The state law that would end collective bargaining rights for a majority of public workers was struck down by a Wisconsin judge on Friday (9/14/12). The state law was introduced by Governor Scott Walker.
Wisconsin unions celebrated the ruling although it is unclear how it will affect current public contracts. Walker’s administration has filed an appeal and is hoping to keep the law in effect for the time-being.
Dane County Circuit Judge, Juan Colas ruled that the law violates both the state and U.S. Constitution. Wisconsin Department of Justice spokeswoman Dana Brueck had the opposite to say, stating that the DOJ believes the law is constitutional. The law, which was passed in March 2011, allowed for collective bargaining on wage increases no greater than the rate of inflation. However, workplace safety, vacation, health benefits could no longer be bargained for.
The judge stated that sections of the law ‘single out and encumber the rights of those employees who choose union membership and representation solely because of that association and therefore infringe upon the rights of free speech and association guaranteed by both the Wisconsin and United States Constitutions.’
Local public workers affected by the law include teachers, city and county government employees, but excludes those who work for the state. The lawsuit was presented by a Madison teachers union and a Milwaukee public workers union.
The proposal was introduced in February 2011, six weeks after Walker took office. In June 2011, the state Supreme Court ruled that the law was constitutional after being blocked by a different Dane County judge.

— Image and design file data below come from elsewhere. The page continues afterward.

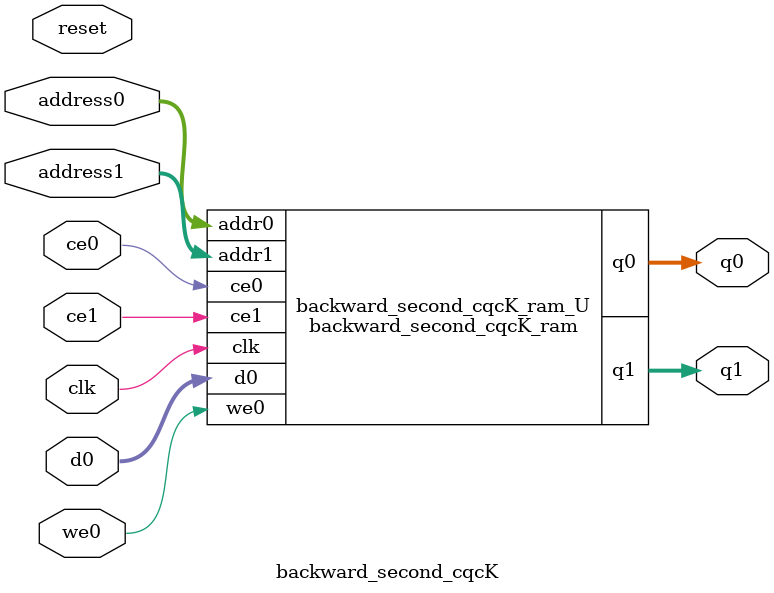
<source format=v>
`timescale 1 ns / 1 ps
module backward_second_cqcK_ram (addr0, ce0, d0, we0, q0, addr1, ce1, q1,  clk);

parameter DWIDTH = 32;
parameter AWIDTH = 10;
parameter MEM_SIZE = 676;

input[AWIDTH-1:0] addr0;
input ce0;
input[DWIDTH-1:0] d0;
input we0;
output reg[DWIDTH-1:0] q0;
input[AWIDTH-1:0] addr1;
input ce1;
output reg[DWIDTH-1:0] q1;
input clk;

(* ram_style = "block" *)reg [DWIDTH-1:0] ram[0:MEM_SIZE-1];




always @(posedge clk)  
begin 
    if (ce0) 
    begin
        if (we0) 
        begin 
            ram[addr0] <= d0; 
        end 
        q0 <= ram[addr0];
    end
end


always @(posedge clk)  
begin 
    if (ce1) 
    begin
        q1 <= ram[addr1];
    end
end


endmodule

`timescale 1 ns / 1 ps
module backward_second_cqcK(
    reset,
    clk,
    address0,
    ce0,
    we0,
    d0,
    q0,
    address1,
    ce1,
    q1);

parameter DataWidth = 32'd32;
parameter AddressRange = 32'd676;
parameter AddressWidth = 32'd10;
input reset;
input clk;
input[AddressWidth - 1:0] address0;
input ce0;
input we0;
input[DataWidth - 1:0] d0;
output[DataWidth - 1:0] q0;
input[AddressWidth - 1:0] address1;
input ce1;
output[DataWidth - 1:0] q1;



backward_second_cqcK_ram backward_second_cqcK_ram_U(
    .clk( clk ),
    .addr0( address0 ),
    .ce0( ce0 ),
    .we0( we0 ),
    .d0( d0 ),
    .q0( q0 ),
    .addr1( address1 ),
    .ce1( ce1 ),
    .q1( q1 ));

endmodule


</source>
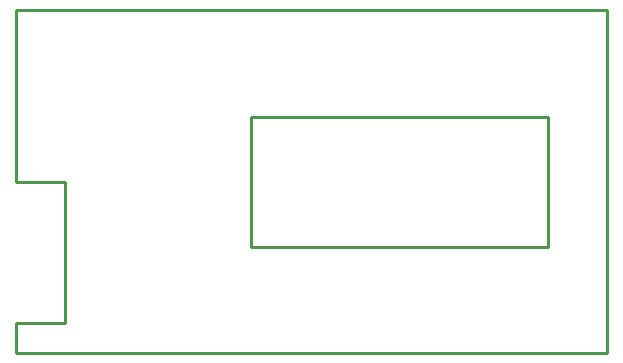
<source format=gbr>
G04*
G04 #@! TF.GenerationSoftware,Altium Limited,Altium Designer,23.6.0 (18)*
G04*
G04 Layer_Color=16711935*
%FSLAX25Y25*%
%MOIN*%
G70*
G04*
G04 #@! TF.SameCoordinates,6FA12667-0DF0-4BCD-80CE-5BD958C659C7*
G04*
G04*
G04 #@! TF.FilePolarity,Positive*
G04*
G01*
G75*
%ADD22C,0.01000*%
D22*
X78347Y35433D02*
Y78740D01*
Y35433D02*
X177165D01*
Y78740D01*
X78347D02*
X177165D01*
X0Y0D02*
Y9843D01*
Y57087D02*
Y114173D01*
X16142Y9843D02*
Y57087D01*
X0D02*
X16142D01*
X0Y9843D02*
X16142D01*
X0Y114173D02*
X196850D01*
Y0D02*
Y114173D01*
X0Y0D02*
X196850D01*
M02*

</source>
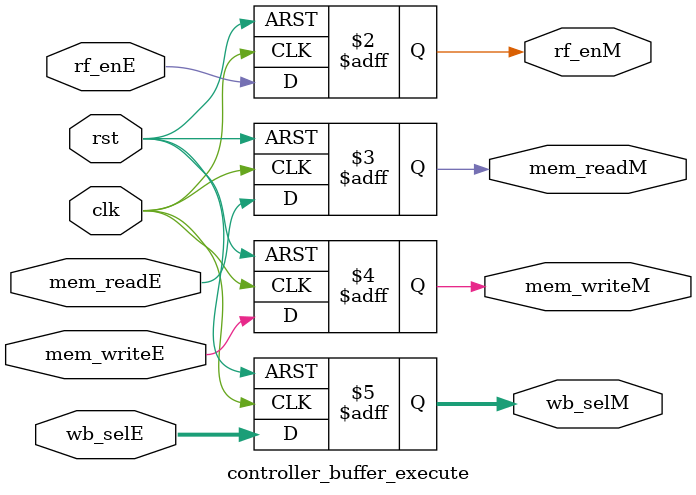
<source format=sv>
module controller_buffer_execute (
    input logic clk,
    input logic rst,
    input logic rf_enE,
    input logic mem_readE,
    input logic mem_writeE,
    input logic [1:0] wb_selE,
    output logic rf_enM,
    output logic mem_readM,
    output logic mem_writeM,
    output logic [1:0] wb_selM
);

  always_ff @(posedge clk or posedge rst) begin
    if (rst) begin
      rf_enM     <= 1'b0;
      mem_readM  <= 1'b0;
      mem_writeM <= 1'b0;
      wb_selM    <= 2'b0;
    end else begin
      rf_enM     <= rf_enE;
      mem_readM  <= mem_readE;
      mem_writeM <= mem_writeE;
      wb_selM    <= wb_selE;
    end
  end
endmodule

</source>
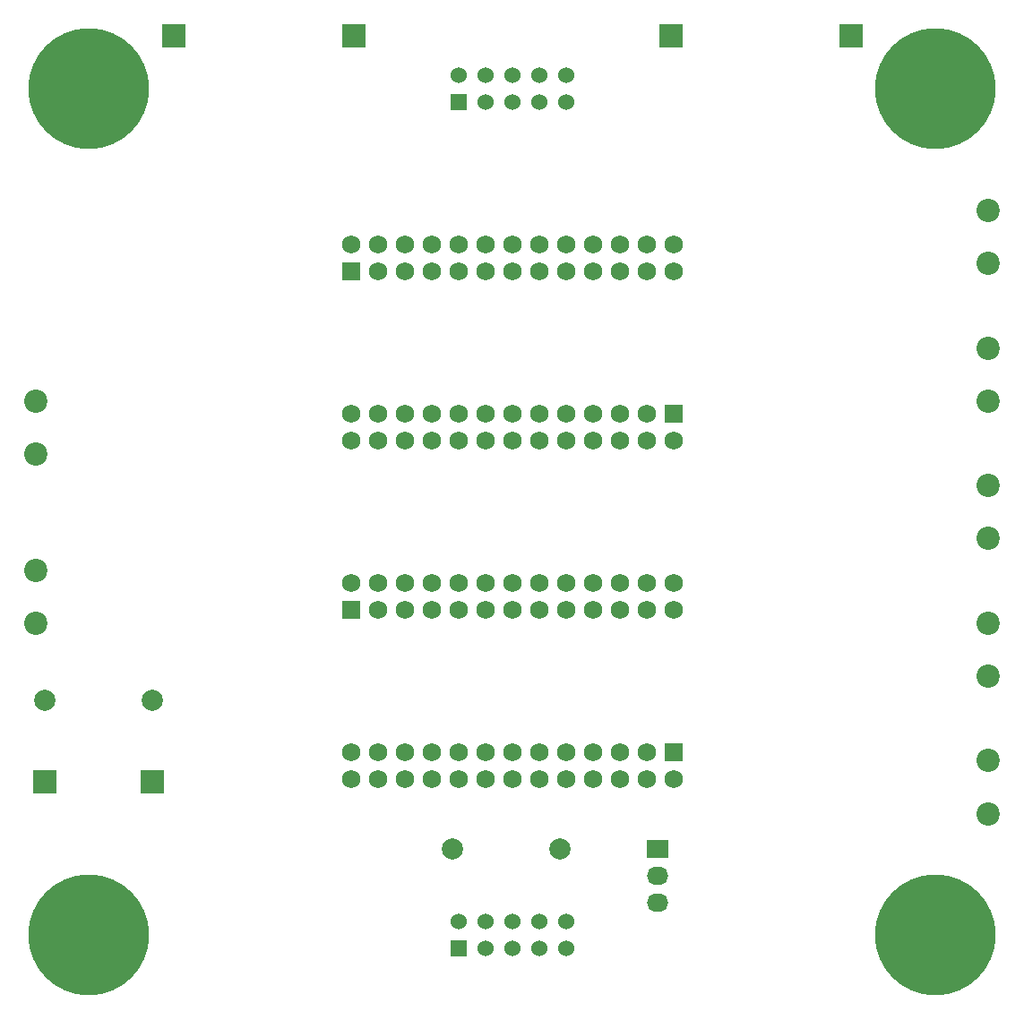
<source format=gbs>
%FSLAX34Y34*%
G04 Gerber Fmt 3.4, Leading zero omitted, Abs format*
G04 (created by PCBNEW (2014-02-21 BZR 4712)-product) date Tue 25 Feb 2014 10:03:02 PM PST*
%MOIN*%
G01*
G70*
G90*
G04 APERTURE LIST*
%ADD10C,0.005906*%
%ADD11R,0.080000X0.068000*%
%ADD12O,0.080000X0.068000*%
%ADD13C,0.086614*%
%ADD14R,0.060000X0.060000*%
%ADD15C,0.060000*%
%ADD16R,0.088000X0.088000*%
%ADD17C,0.450000*%
%ADD18R,0.068000X0.068000*%
%ADD19C,0.068000*%
%ADD20C,0.078700*%
G04 APERTURE END LIST*
G54D10*
G54D11*
X44775Y-51905D03*
G54D12*
X44775Y-52905D03*
X44775Y-53905D03*
G54D13*
X21653Y-41535D03*
X21653Y-43503D03*
X21653Y-35236D03*
X21653Y-37204D03*
X57086Y-30118D03*
X57086Y-28149D03*
X57086Y-35236D03*
X57086Y-33267D03*
X57086Y-40354D03*
X57086Y-38385D03*
X57086Y-45472D03*
X57086Y-43503D03*
X57086Y-50590D03*
X57086Y-48622D03*
G54D14*
X37370Y-24122D03*
G54D15*
X37370Y-23122D03*
X38370Y-24122D03*
X38370Y-23122D03*
X39370Y-24122D03*
X39370Y-23122D03*
X40370Y-24122D03*
X40370Y-23122D03*
X41370Y-24122D03*
X41370Y-23122D03*
G54D14*
X37370Y-55618D03*
G54D15*
X37370Y-54618D03*
X38370Y-55618D03*
X38370Y-54618D03*
X39370Y-55618D03*
X39370Y-54618D03*
X40370Y-55618D03*
X40370Y-54618D03*
X41370Y-55618D03*
X41370Y-54618D03*
G54D16*
X26771Y-21653D03*
X51968Y-21653D03*
X45275Y-21653D03*
X33464Y-21653D03*
G54D17*
X23622Y-23622D03*
X55118Y-23622D03*
X23622Y-55118D03*
X55118Y-55118D03*
G54D18*
X45370Y-48318D03*
G54D19*
X44370Y-48318D03*
X43370Y-48318D03*
X42370Y-48318D03*
X41370Y-48318D03*
X40370Y-48318D03*
X39370Y-48318D03*
X38370Y-48318D03*
X37370Y-48318D03*
X36370Y-48318D03*
X35370Y-48318D03*
X34370Y-48318D03*
X33370Y-48318D03*
X33370Y-49318D03*
X34370Y-49318D03*
X35370Y-49318D03*
X36370Y-49318D03*
X37370Y-49318D03*
X38370Y-49318D03*
X39370Y-49318D03*
X40370Y-49318D03*
X41370Y-49318D03*
X42370Y-49318D03*
X43370Y-49318D03*
X44370Y-49318D03*
X45370Y-49318D03*
G54D18*
X33370Y-43019D03*
G54D19*
X34370Y-43019D03*
X35370Y-43019D03*
X36370Y-43019D03*
X37370Y-43019D03*
X38370Y-43019D03*
X39370Y-43019D03*
X40370Y-43019D03*
X41370Y-43019D03*
X42370Y-43019D03*
X43370Y-43019D03*
X44370Y-43019D03*
X45370Y-43019D03*
X45370Y-42019D03*
X44370Y-42019D03*
X43370Y-42019D03*
X42370Y-42019D03*
X41370Y-42019D03*
X40370Y-42019D03*
X39370Y-42019D03*
X38370Y-42019D03*
X37370Y-42019D03*
X36370Y-42019D03*
X35370Y-42019D03*
X34370Y-42019D03*
X33370Y-42019D03*
G54D18*
X45370Y-35720D03*
G54D19*
X44370Y-35720D03*
X43370Y-35720D03*
X42370Y-35720D03*
X41370Y-35720D03*
X40370Y-35720D03*
X39370Y-35720D03*
X38370Y-35720D03*
X37370Y-35720D03*
X36370Y-35720D03*
X35370Y-35720D03*
X34370Y-35720D03*
X33370Y-35720D03*
X33370Y-36720D03*
X34370Y-36720D03*
X35370Y-36720D03*
X36370Y-36720D03*
X37370Y-36720D03*
X38370Y-36720D03*
X39370Y-36720D03*
X40370Y-36720D03*
X41370Y-36720D03*
X42370Y-36720D03*
X43370Y-36720D03*
X44370Y-36720D03*
X45370Y-36720D03*
G54D18*
X33370Y-30421D03*
G54D19*
X34370Y-30421D03*
X35370Y-30421D03*
X36370Y-30421D03*
X37370Y-30421D03*
X38370Y-30421D03*
X39370Y-30421D03*
X40370Y-30421D03*
X41370Y-30421D03*
X42370Y-30421D03*
X43370Y-30421D03*
X44370Y-30421D03*
X45370Y-30421D03*
X45370Y-29421D03*
X44370Y-29421D03*
X43370Y-29421D03*
X42370Y-29421D03*
X41370Y-29421D03*
X40370Y-29421D03*
X39370Y-29421D03*
X38370Y-29421D03*
X37370Y-29421D03*
X36370Y-29421D03*
X35370Y-29421D03*
X34370Y-29421D03*
X33370Y-29421D03*
G54D16*
X21988Y-49421D03*
X25988Y-49421D03*
G54D20*
X25992Y-46377D03*
X21992Y-46377D03*
X41134Y-51913D03*
X37134Y-51913D03*
M02*

</source>
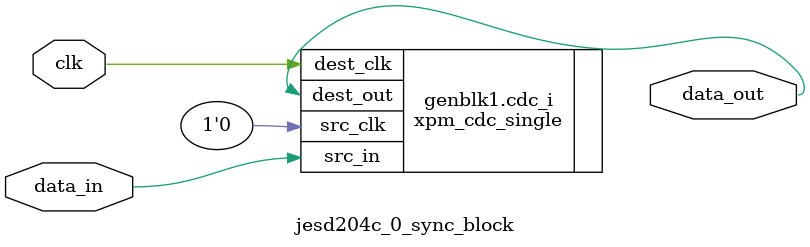
<source format=v>




`timescale 1ps / 1ps

//(* dont_touch = "yes" *)
module jesd204c_0_sync_block #(
  parameter TYPE_RST_NOT_DATA = 1'b0,   //Set to 0 for data synchronization and 1 for reset synchronization
  parameter RST_ACTIVE_HIGH   = 1'b1    //Set to 0 for active low reset, set to 1 for active high reset
)
(
  input        clk,              // clock to be sync'ed to
  input        data_in,          // Data to be 'synced'
  output       data_out          // synced data
);

  generate
  if (TYPE_RST_NOT_DATA == 0)
  begin
    xpm_cdc_single #(
      .DEST_SYNC_FF  (4), // Number of registers in the destination clock domain to account for MTBF
      .SRC_INPUT_REG (0)  // Determines whether there is an input register in src_clk domain.
                          // SRC_INPUT_REG = 0, input register is not present
    ) cdc_i  (
      .src_clk  (1'd0     ),
      .dest_clk (clk      ),
      .src_in   (data_in  ),
      .dest_out (data_out )
    );

  end
  else begin
    xpm_cdc_async_rst #(
      .DEST_SYNC_FF    (4),          // integer; range: 2-10
      .RST_ACTIVE_HIGH (RST_ACTIVE_HIGH[0]) // integer; 0=active low reset, 1=active high reset
    ) xpm_cdc_async_rst_inst (
      .src_arst  (data_in  ),
      .dest_clk  (clk      ),
      .dest_arst (data_out )
    );
  end
  endgenerate

endmodule

</source>
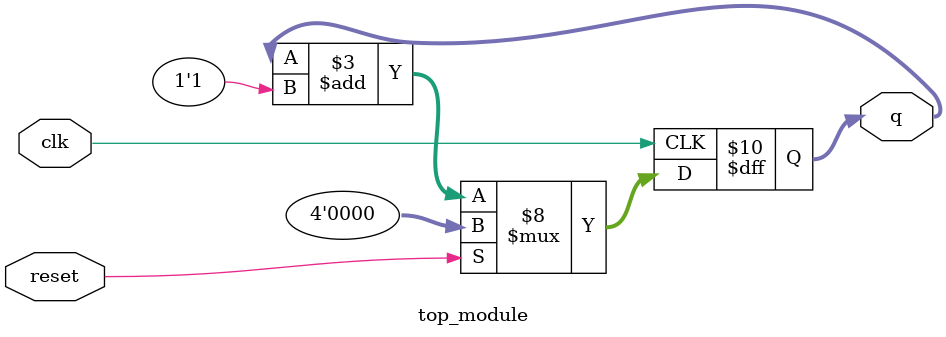
<source format=v>
module top_module (
    input clk,
    input reset,      // Synchronous active-high reset
    output [3:0] q);
    always@(posedge clk)
        if(reset)
            q <= 0;
    	else begin
            if(q == 8'h16) q <= 0;
    		else q <= q + 1'b1;	
        end
endmodule

</source>
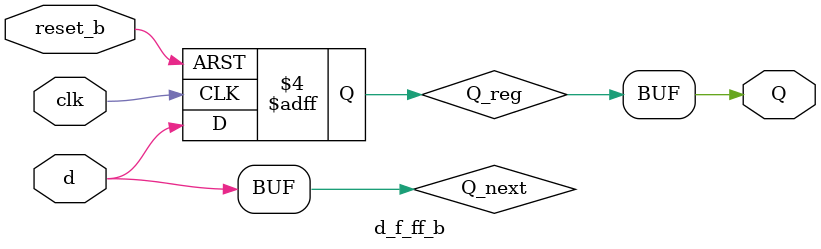
<source format=v>
module d_f_ff_b #(parameter FF_TYPE="DFF") (
  input clk,reset_b,
  input  d,
  output  Q  
  );
  reg  Q_next ,Q_reg;
  always @ (posedge clk , negedge reset_b)
begin
  if (!reset_b)
    Q_reg <= -1;
    else
    Q_reg <= Q_next ;
  end
always @ (*)
begin
  if (FF_TYPE=="DFF")
Q_next=d;
else if (FF_TYPE=="TFF")
  Q_next=d^Q_reg;
else
  Q_next=Q_next;
end
assign Q = Q_reg;

endmodule


</source>
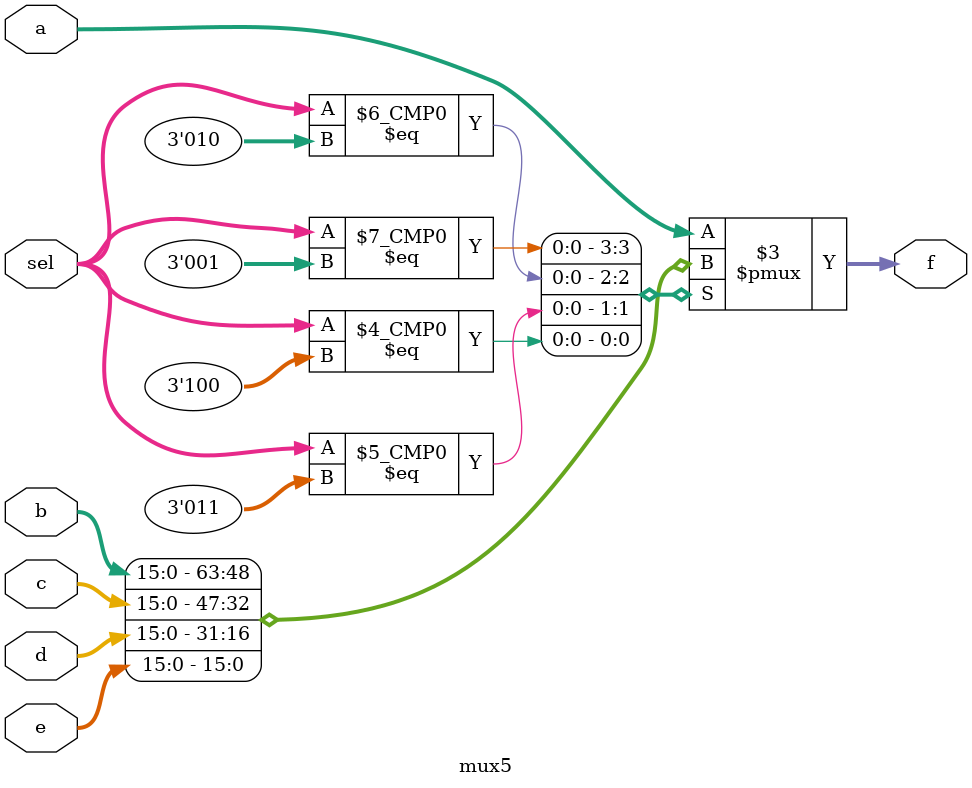
<source format=sv>
module mux5 #(parameter width = 16)
(
	input [2:0] sel,
	input [width-1 : 0] a,
	input [width-1 : 0] b,
	input [width-1 : 0] c,
	input [width-1 : 0] d,
	input [width-1 : 0] e,
	output logic [width-1 : 0] f
);

always_comb
begin
	case (sel)
		3'b000 : f = a;
		3'b001 : f = b;
		3'b010 : f = c;
		3'b011 : f = d;
		3'b100 : f = e;
		default : f = a;
	endcase
end

endmodule : mux5
</source>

Under the new law, public workers were required to pay more for their health insurance and pension benefits while eliminating heir ability to collectively bargain over those same issues. According to Walker, the changes were needed to save money at a time when Wisconsin faced a $3 billion budget downfall, but union workers were not convinced. An effort to recall Walker from office followed and resulted in more than 930,000 signatured collected and ultimately a June recall election. To the unions’ discontent, Walker won and became the first governor in US history to survive a recall.
A group of unions filed a federal lawsuit in Madison in June 2011 and stated that the law violated the U.S. Constitution’s equal protection clause because it exempted firefighters and police officers. This resulted in law being upheld in March, but rulings are under appeal. A second lawsuit followed in July 2011. The case is pending.